I don't know. Compared to Linux and even MacOS, Windows feels seriously bloated. I honestly don't understand how non-techy people okay with the copious amount of BS it throws at you. Small things like opening a folder with a few hundred files on it, and it can't simply show the content of the folder - you have to wait, and wait and wait. I catch myself talking to it: "da heck are you doing Windozze? Tis a darn friggin' folder, just open it, d'you really have to be like Bush, desperately tryin' to find WMD or some shit in there?"

Snap windows - I hate it when someone decides that the computer knows better than I do, what I want to do with desktop layout. I don't recall this problem in W10, so it must have been retro fitted.

Good luck trying to figure out what's going on when it's disabled but still rearranging things.

I also feel like the start menu now is totally busted. In older versions of Windows I could find applications I installed via the start menu. Now it’s seemingly random whether it wants to find my application or whether it shows me an internet article about the application.
First interaction with a new Windows 11 laptop, setup screen, it wanted me to pick my country from a list. I tried typing in the first letter of the country's name. The list didn't do anything. Aah, it felt like it was one of those "Code your own UI" that people used to do with HTML/Flash that forgets about accessibility...
If you want an easy system to give to something with little/no experience with computers, these days to me is better to install to them something easy like Ubuntu or Fedora, or Zorin OS if they are familiar with the Windows UI, and they probably wouldn't event notice the difference.

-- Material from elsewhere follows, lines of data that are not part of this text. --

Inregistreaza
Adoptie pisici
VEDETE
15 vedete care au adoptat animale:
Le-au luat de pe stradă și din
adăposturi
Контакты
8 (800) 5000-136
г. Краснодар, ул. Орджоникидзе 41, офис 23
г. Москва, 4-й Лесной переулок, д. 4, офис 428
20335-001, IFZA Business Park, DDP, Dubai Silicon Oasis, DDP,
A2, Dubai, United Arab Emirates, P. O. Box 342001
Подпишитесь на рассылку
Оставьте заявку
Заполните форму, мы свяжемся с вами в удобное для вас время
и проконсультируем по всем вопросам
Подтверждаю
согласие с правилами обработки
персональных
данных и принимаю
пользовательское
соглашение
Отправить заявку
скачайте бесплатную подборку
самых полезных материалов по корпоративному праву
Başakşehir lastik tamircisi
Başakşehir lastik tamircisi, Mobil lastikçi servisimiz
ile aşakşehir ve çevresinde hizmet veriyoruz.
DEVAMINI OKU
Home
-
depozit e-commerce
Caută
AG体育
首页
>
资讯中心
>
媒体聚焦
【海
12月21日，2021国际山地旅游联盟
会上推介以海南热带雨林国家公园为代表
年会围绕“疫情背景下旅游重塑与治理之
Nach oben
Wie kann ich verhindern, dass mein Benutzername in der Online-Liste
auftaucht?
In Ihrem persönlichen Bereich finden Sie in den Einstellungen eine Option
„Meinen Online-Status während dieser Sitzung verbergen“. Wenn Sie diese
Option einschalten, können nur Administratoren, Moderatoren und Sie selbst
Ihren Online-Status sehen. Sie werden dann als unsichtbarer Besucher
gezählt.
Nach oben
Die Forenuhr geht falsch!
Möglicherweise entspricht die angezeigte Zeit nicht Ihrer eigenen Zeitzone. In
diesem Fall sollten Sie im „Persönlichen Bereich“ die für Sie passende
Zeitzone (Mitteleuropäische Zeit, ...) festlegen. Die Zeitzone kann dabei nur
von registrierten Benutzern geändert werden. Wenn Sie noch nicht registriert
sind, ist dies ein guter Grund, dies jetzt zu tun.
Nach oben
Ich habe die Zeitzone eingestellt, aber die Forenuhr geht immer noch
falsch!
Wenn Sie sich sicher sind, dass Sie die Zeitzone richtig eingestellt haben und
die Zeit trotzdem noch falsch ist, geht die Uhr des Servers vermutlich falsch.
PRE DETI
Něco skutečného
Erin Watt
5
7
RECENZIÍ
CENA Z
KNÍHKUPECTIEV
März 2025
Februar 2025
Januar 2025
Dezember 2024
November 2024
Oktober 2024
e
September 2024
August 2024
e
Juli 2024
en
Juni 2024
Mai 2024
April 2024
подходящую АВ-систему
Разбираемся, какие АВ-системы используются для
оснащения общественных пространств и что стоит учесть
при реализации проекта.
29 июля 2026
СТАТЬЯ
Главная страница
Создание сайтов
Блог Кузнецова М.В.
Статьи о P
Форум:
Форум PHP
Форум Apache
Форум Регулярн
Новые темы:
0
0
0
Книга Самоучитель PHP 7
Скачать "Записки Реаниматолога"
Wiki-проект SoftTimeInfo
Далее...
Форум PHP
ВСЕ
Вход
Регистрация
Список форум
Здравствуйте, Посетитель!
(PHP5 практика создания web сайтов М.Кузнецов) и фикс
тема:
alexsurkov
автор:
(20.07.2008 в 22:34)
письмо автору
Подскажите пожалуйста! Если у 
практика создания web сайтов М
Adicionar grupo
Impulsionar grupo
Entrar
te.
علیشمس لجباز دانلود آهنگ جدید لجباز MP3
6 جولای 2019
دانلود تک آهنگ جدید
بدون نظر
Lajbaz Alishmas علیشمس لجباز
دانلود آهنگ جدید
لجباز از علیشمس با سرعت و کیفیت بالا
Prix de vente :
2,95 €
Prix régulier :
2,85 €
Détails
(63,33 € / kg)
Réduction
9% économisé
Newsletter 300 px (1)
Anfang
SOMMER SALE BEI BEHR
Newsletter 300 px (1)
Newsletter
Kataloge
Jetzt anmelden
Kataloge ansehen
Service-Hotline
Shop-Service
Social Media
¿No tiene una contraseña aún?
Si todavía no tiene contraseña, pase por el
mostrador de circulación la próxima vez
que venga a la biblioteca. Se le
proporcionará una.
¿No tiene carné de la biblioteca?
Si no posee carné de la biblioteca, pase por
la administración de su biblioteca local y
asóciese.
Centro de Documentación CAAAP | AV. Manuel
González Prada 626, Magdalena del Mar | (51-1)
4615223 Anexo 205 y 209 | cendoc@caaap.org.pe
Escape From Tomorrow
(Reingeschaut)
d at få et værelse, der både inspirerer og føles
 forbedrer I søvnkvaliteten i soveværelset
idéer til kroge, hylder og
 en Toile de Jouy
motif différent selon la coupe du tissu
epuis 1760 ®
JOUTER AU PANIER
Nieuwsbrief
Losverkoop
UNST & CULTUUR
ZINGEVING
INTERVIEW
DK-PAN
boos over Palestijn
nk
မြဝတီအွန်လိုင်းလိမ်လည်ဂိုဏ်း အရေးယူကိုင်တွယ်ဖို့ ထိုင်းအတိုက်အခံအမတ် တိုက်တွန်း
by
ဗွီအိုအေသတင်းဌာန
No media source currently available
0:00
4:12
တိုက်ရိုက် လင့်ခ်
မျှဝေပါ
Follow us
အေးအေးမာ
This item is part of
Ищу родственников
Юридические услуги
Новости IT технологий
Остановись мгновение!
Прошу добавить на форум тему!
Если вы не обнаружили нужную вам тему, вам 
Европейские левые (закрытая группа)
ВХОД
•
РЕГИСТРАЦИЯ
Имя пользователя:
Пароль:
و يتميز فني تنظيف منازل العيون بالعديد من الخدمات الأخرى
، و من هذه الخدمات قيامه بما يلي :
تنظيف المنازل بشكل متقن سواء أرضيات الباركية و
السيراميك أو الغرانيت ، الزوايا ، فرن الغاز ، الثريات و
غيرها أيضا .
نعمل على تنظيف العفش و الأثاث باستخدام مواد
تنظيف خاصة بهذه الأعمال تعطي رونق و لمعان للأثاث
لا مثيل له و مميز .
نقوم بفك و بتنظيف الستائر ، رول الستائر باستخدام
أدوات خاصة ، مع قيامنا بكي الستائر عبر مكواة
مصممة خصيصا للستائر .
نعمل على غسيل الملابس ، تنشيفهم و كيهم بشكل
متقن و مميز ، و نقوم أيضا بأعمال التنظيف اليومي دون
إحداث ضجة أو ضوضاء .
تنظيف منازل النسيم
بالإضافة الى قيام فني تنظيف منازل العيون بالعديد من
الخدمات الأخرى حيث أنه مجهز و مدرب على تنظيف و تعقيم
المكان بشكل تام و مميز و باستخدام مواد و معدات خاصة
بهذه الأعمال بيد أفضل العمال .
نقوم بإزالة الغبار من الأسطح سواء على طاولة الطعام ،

And you get: no crap with Microsoft accounts, no viruses (yes, they still exists!), no automatic updates to major versions that break everything, no unwanted data collection to Microsoft, no computer that slows down without any reason after some years of usage.

If a person has to only use a PC for internet, documents, emails, etc and doesn't require any Windows specific software, there is no reason to use Windows. When people asks me to fix they computer because they got a virus or the computer simply did become so slow to be unusable or it updated automatically to the next major version and nothing works I offer the Linux option, and to this day everyone was happy about it (against my interest, since then they no longer call me to fix their problems, it would be better to put Windows and have them come to me and pay me 50$ to format their crap every 2 years).